Question

The change in enthalpy for hydration of ( i ) the chloride ion ; ( ii ) the iodide ion are :
Given :
* enthalpy change of solution of NaCl(s) $=-2$ kJ / mol.
* enthalpy change of solution of NaI(s) $=+2$ kJ / mol.
* enthalpy change of hydration of $N{a}^{+}\left(g\right)=-390$ kJ / mol.
* lattice enthalpy of NaCl $=-772$ kJ / mol.
* lattice enthalpy of NaI $=-699$ kJ / mol.
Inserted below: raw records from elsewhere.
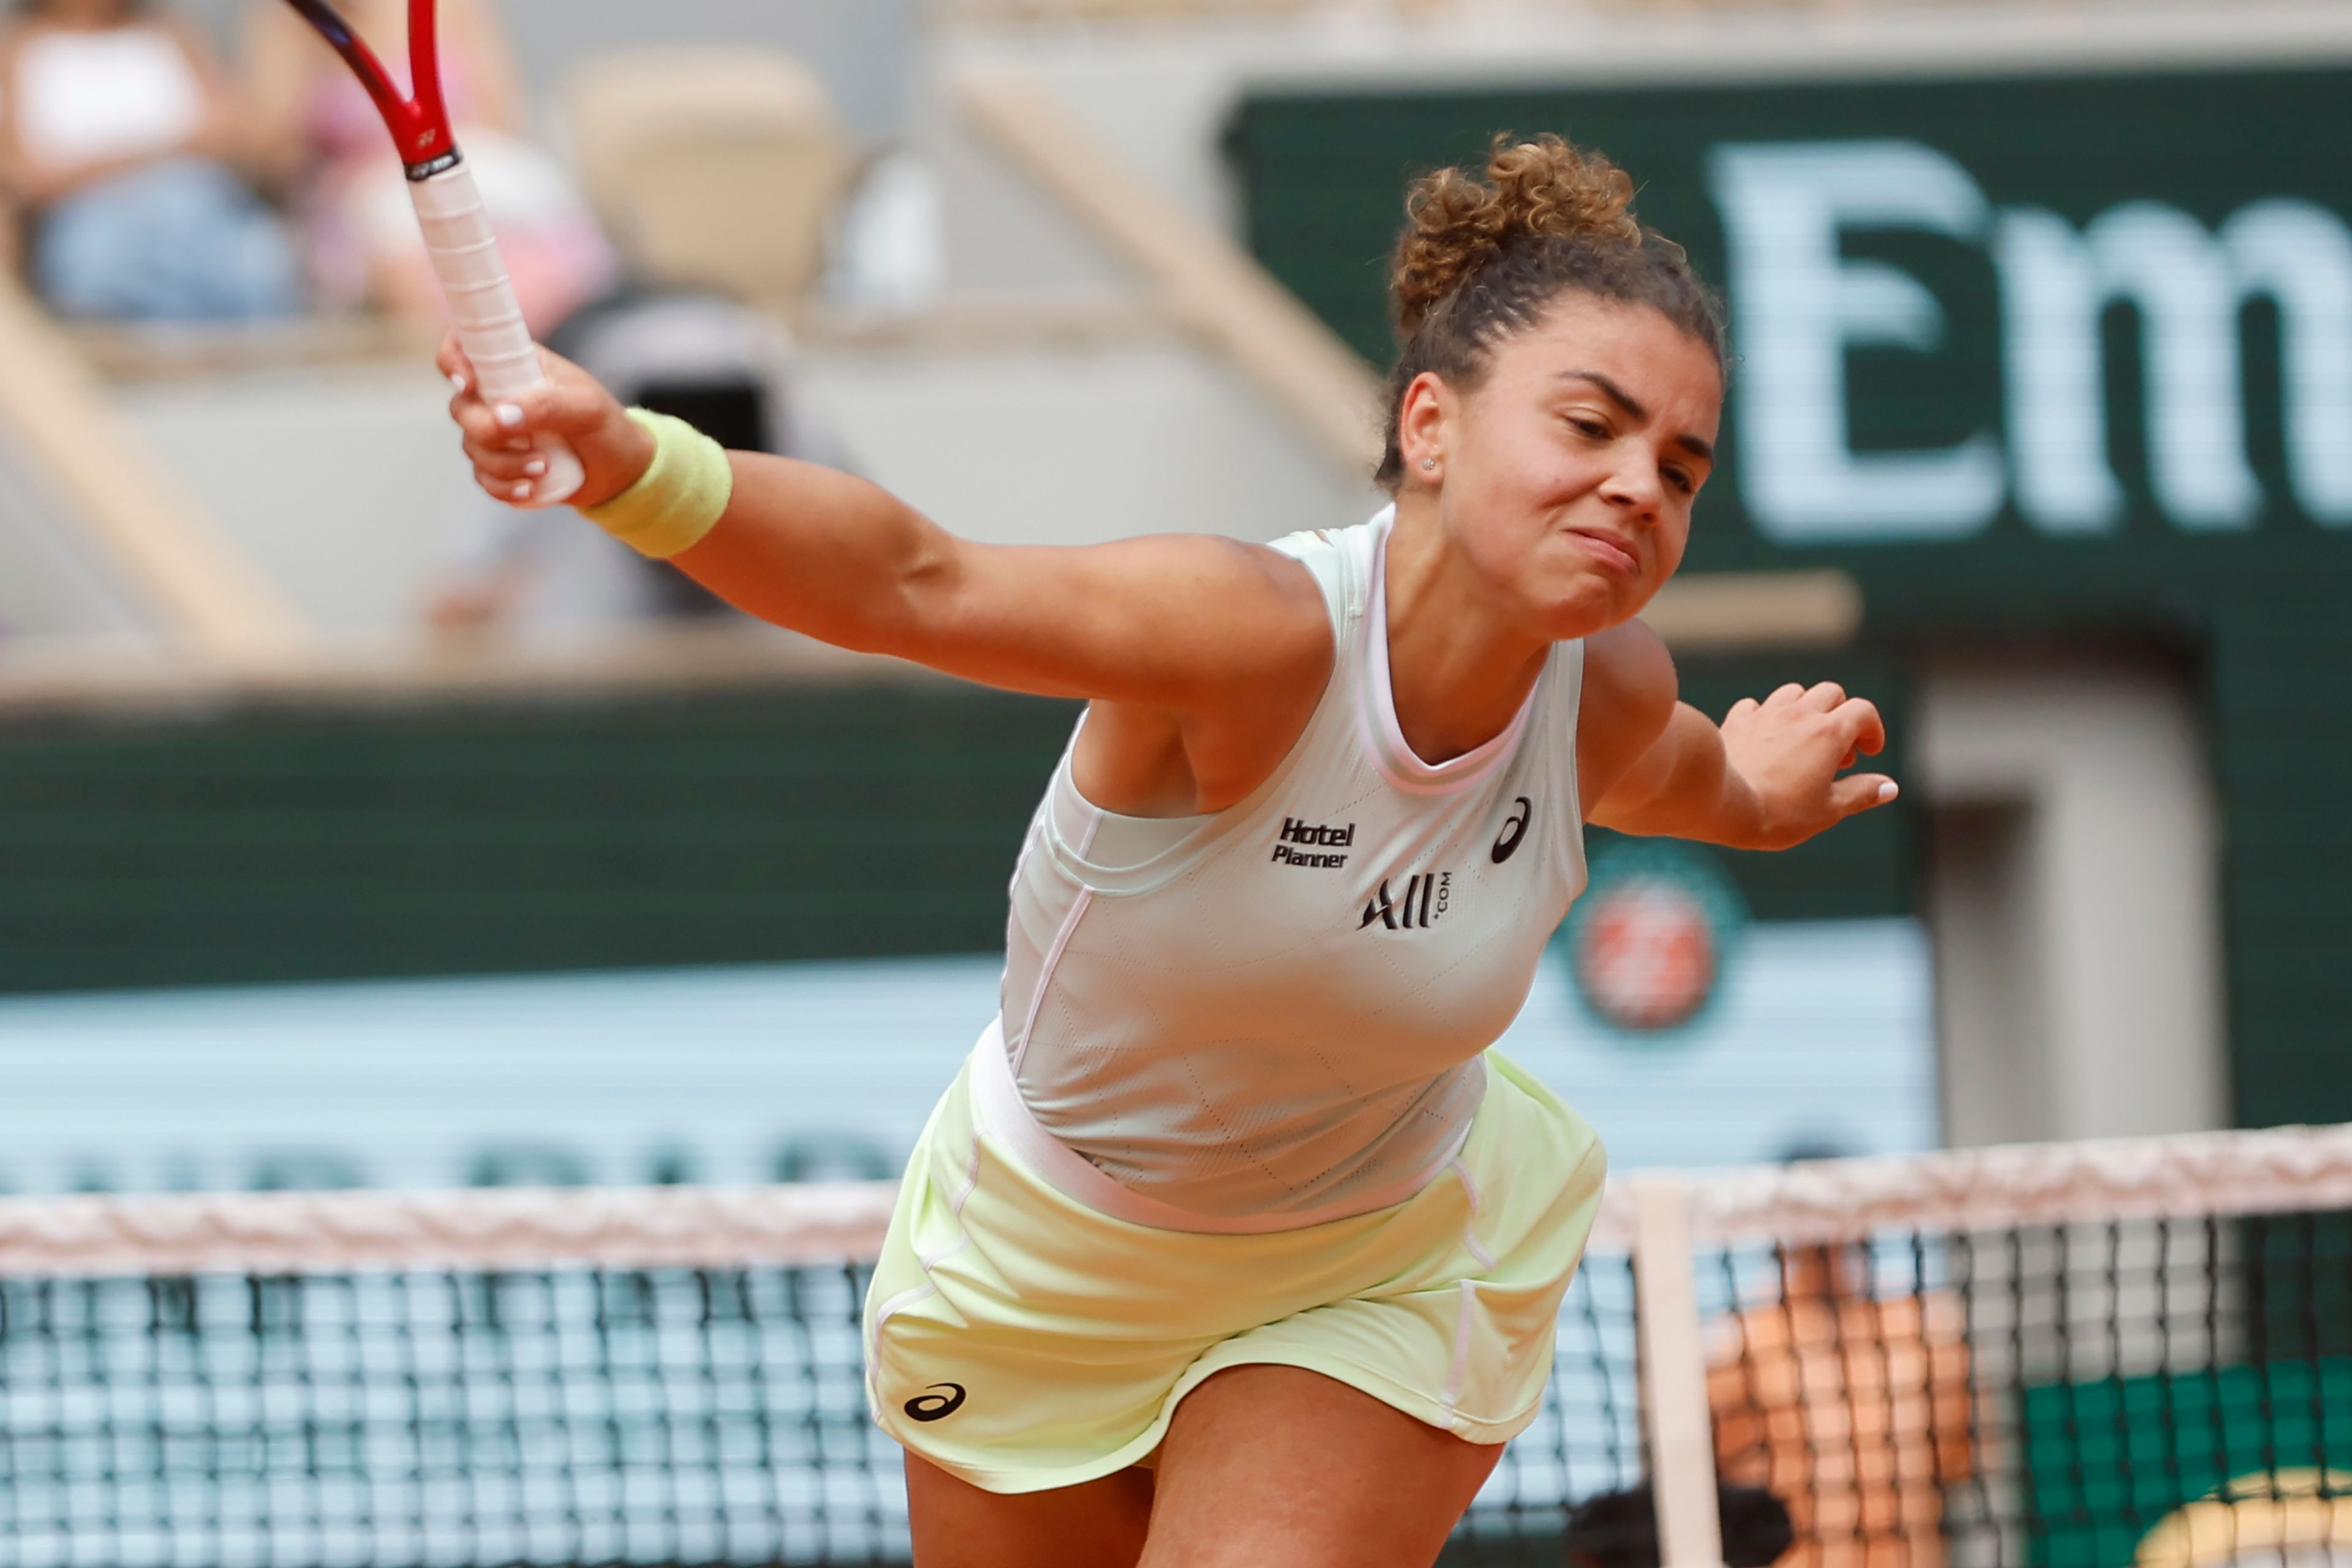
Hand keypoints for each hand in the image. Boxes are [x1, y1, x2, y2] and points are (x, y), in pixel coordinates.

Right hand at [437, 333, 656, 509]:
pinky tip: (530, 489)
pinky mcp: (502, 464)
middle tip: (527, 444)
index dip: (452, 360)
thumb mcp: (588, 407)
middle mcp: (499, 394)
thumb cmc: (608, 427)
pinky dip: (502, 487)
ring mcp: (498, 430)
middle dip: (487, 433)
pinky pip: (482, 477)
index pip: (463, 345)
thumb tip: (501, 416)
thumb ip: (547, 405)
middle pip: (460, 408)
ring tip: (543, 469)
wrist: (621, 472)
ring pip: (471, 447)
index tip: (469, 385)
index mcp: (516, 364)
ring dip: (503, 465)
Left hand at [1719, 682, 1895, 849]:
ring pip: (1794, 692)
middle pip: (1831, 693)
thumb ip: (1862, 794)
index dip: (1872, 729)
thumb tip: (1890, 788)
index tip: (1868, 753)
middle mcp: (1799, 714)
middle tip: (1836, 754)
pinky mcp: (1736, 721)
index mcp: (1829, 732)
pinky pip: (1754, 705)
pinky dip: (1765, 716)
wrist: (1720, 803)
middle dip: (1841, 715)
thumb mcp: (1828, 810)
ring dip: (1805, 709)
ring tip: (1802, 742)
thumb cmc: (1778, 812)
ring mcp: (1765, 714)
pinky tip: (1763, 738)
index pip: (1863, 710)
• A. for $C{l}^{-}-741kJmo{l}^{-1},$ for $I^{-}-527kJmo{l}^{-1}$
• B. for $C{l}^{-}-384kJmo{l}^{-1},$ for $I^{-}-307kJmo{l}^{-1}$
• C. for $C{l}^{-}-454kJmo{l}^{-1},$ for $I^{-}963kJmo{l}^{-1}$
• D. for $C{l}^{-}-385kJmo{l}^{-1},$ for $I^{-}-332kJmo{l}^{-1}$

Answer 1

Answer: (B)

for $C{l}^{-}-384kJmo{l}^{-1},$ for $I^{-}-307kJmo{l}^{-1}$

$1)$ Enthalpy of hydration of $Cl={\Delta }_h{H}_{Cl}=?$
Given,
$NaCl\left(s\right)+aq\to N{a}^{+}+{Cl}^{-}$ $\Delta H_{sol}=-2kJ/mol$ ...(i)
$N{a}^{+}\left(g\right)\to N{a}^{+}\left(aq\right)$ ${\Delta }_L{H}_{{Na}^{+}}=390kJ/mol$ ...(ii)
${Cl}^{-}\left(g\right)\to {Cl}^{-}\left(aq\right)$ ${\Delta }_h{H}_{Cl}=?$ ...(iii)
$N{a}^{+}\left(g\right)+{Cl}^{-}\left(g\right)\to NaCl\left(s\right)+aq$ ${\Delta }_{L}H=-772kJ/mol$
or $NaCl\left(s\right)+aq\to N{a}^{+}\left(g\right)+{Cl}^{-}\left(g\right)$ ${\Delta }_{L}H=+772kJ/mol$ ...(iv)
So, (i),(ii),(iii),(iv) gives
$\Delta H_{sol}=+772-390+{\Delta }_h{H}_{Cl}$
$\Rightarrow -2=772-390+{\Delta }_h{H}_{Cl}\Rightarrow {\Delta }_h{H}_{Cl}=-384kJ/mol$
$2)$ Enthalpy of hydration of $I={\Delta }_h{H}_I=?$
Given,
$NaI\left(s\right)+aq\to N{a}^{+}+I^{-}$ $\Delta H_{sol}=+2kJ/mol$ ...(i)
$N{a}^{+}\left(g\right)\to N{a}^{+}\left(aq\right)$ ${\Delta }_L{H}_{{Na}^{+}}=390kJ/mol$ ...(ii)
$I^{-}\left(g\right)\to I^{-}\left(aq\right)$ ${\Delta }_h{H}_I=?$ ...(iii)
$N{a}^{+}\left(g\right)+I^{-}\left(g\right)\to NaI\left(s\right)+aq$ ${\Delta }_{L}H=-699kJ/mol$
or $NaI\left(s\right)+aq\to N{a}^{+}\left(g\right)+I^{-}\left(g\right)$ ${\Delta }_{L}H=+699kJ/mol$ ...(iv)
So, (i),(ii),(iii),(iv) gives
$\Delta H_{sol}=+699-390+{\Delta }_h{H}_I$
$\Rightarrow +2=699-390+{\Delta }_h{H}_I\Rightarrow {\Delta }_h{H}_I=-307kJ/mol$